Knowledge Translation in Health Care is a practical introduction to knowledge translation for everyone working and learning within health policy and funding agencies, and as researchers, clinicians and trainees. Using everyday examples, it explains how to use research findings to improve health care in real life.
This new second edition defines the principles and practice of knowledge translation and outlines strategies for successful knowledge translation in practice and policy making. It includes relevant real world examples and cases of knowledge translation in action that are accessible and relevant for all stakeholders including clinicians, health policy makers, administrators, managers, researchers, clinicians and trainees.
From an international expert editor and contributor team, and fully revised to reflect current practice and latest developments within the field, Knowledge Translation in Health Care is the practical guide for all health policy makers and researchers, clinicians, trainee clinicians, medical students and other healthcare professionals seeking to improve healthcare practice.
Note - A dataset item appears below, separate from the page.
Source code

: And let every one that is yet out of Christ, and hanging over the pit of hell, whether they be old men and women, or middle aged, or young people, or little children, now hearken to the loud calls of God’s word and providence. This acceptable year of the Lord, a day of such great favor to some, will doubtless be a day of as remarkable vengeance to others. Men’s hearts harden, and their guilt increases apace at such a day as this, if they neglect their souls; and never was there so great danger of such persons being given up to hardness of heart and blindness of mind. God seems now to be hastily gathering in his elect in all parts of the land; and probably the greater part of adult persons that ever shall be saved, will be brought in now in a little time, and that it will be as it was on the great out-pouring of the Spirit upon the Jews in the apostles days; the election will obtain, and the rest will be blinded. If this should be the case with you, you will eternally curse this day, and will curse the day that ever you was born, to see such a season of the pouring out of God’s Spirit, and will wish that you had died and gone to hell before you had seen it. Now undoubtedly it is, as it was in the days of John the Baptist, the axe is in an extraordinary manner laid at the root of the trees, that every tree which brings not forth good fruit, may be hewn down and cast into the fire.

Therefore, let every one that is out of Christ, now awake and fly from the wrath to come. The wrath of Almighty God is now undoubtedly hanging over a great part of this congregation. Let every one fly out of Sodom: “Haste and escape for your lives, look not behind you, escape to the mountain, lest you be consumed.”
This book comprises a series of short chapters on a wide range of topics, including adjacent disciplines such as research ethics and health economics alongside the core KT themes. It’s a good literature review-style introduction to the field, covering diverse angles and sub-disciplines. It’s comprehensively referenced; I’ve yet to find a better list of primary literature, websites, and other resources. There’s a particularly helpful chapter on how to find relevant literature, featuring a humongous table listing all the different terms used in this field (e.g. knowledge translation versus knowledge mobilisation, transfer, exchange, or dissemination) as well as links to PubMed filters you can use to find papers specific to your own work.
I also enjoyed the handful of case studies, especially the ethics example and the chapter that walked the reader through the entire KT cycle for a single project. It’s so useful to see how these concepts can be applied in practice, and I wish the editors had included more examples.
I do think the book’s attempt to cover so much ground was ultimately a mistake, though, compounded by the fact that each chapter tries to cover the whole spectrum from complete beginner to advanced expert on any given topic. This left me confused about who the primary audience is supposed to be; people who need definitions of basic concepts and terms won’t be able to contribute to advancing the field’s methodology, whereas people who are well placed to contribute to those efforts don’t need such basic introductions. The end result of trying to cover so much ground is that there isn’t enough depth on any given subject.
I also had some editing and formatting quibbles: there are a lot of distracting typos, subject-verb disagreements, punctuation errors, and other sloppy mistakes in the edition I read. Some of the tables also include whole paragraphs of text per cell, which makes them hard to read.